→ **Brief**
Only the lines holding the string "literalinclude" are needed; copy each of them from the data.

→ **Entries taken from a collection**
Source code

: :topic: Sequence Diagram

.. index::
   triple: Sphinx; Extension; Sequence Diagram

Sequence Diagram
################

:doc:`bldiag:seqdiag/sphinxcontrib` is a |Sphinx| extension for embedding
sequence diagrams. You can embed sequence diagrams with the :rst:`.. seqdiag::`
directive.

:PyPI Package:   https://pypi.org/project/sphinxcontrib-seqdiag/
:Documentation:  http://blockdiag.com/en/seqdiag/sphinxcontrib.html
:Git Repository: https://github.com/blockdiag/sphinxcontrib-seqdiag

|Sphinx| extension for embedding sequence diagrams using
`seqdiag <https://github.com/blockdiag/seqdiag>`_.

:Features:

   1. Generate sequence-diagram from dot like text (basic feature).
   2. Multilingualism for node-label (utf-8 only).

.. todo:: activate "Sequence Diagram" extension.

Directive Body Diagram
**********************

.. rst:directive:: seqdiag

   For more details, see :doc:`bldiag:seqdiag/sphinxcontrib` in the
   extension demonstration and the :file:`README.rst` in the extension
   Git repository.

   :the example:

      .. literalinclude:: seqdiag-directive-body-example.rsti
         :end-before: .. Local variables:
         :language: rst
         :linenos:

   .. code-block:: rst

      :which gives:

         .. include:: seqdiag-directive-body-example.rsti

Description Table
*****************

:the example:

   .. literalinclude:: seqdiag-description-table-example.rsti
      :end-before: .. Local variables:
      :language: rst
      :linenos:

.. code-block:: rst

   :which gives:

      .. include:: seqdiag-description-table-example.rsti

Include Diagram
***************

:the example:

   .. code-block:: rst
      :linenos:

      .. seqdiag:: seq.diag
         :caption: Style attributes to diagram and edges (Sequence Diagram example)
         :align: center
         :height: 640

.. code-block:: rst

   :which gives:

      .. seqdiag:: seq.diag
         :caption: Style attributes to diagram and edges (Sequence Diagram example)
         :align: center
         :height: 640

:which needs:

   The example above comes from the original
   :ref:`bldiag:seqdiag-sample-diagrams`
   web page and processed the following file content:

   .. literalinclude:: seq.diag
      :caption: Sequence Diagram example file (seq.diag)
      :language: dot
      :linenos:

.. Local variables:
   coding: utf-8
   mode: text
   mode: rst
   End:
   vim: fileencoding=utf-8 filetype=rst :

→ **Exercise answer**
      .. literalinclude:: seqdiag-directive-body-example.rsti
   .. literalinclude:: seqdiag-description-table-example.rsti
   .. literalinclude:: seq.diag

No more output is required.